TASK BRIEF: All of the data should be repeated exactly; pictures are not part of the copy.

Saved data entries
· · · · · · ·

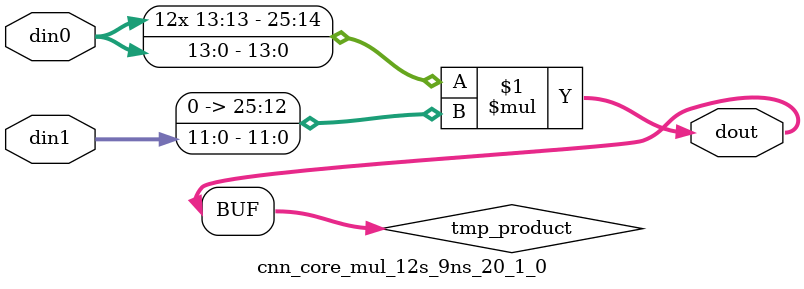
<source format=v>

`timescale 1 ns / 1 ps

  module cnn_core_mul_12s_9ns_20_1_0(din0, din1, dout);
parameter ID = 1;
parameter NUM_STAGE = 0;
parameter din0_WIDTH = 14;
parameter din1_WIDTH = 12;
parameter dout_WIDTH = 26;

input [din0_WIDTH - 1 : 0] din0; 
input [din1_WIDTH - 1 : 0] din1; 
output [dout_WIDTH - 1 : 0] dout;

wire signed [dout_WIDTH - 1 : 0] tmp_product;












assign tmp_product = $signed(din0) * $signed({1'b0, din1});









assign dout = tmp_product;







endmodule

</source>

· · · · · · ·

EXERCISE RESPONSE:
<source format=v>

`timescale 1 ns / 1 ps

  module cnn_core_mul_12s_9ns_20_1_0(din0, din1, dout);
parameter ID = 1;
parameter NUM_STAGE = 0;
parameter din0_WIDTH = 14;
parameter din1_WIDTH = 12;
parameter dout_WIDTH = 26;

input [din0_WIDTH - 1 : 0] din0; 
input [din1_WIDTH - 1 : 0] din1; 
output [dout_WIDTH - 1 : 0] dout;

wire signed [dout_WIDTH - 1 : 0] tmp_product;












assign tmp_product = $signed(din0) * $signed({1'b0, din1});









assign dout = tmp_product;







endmodule

</source>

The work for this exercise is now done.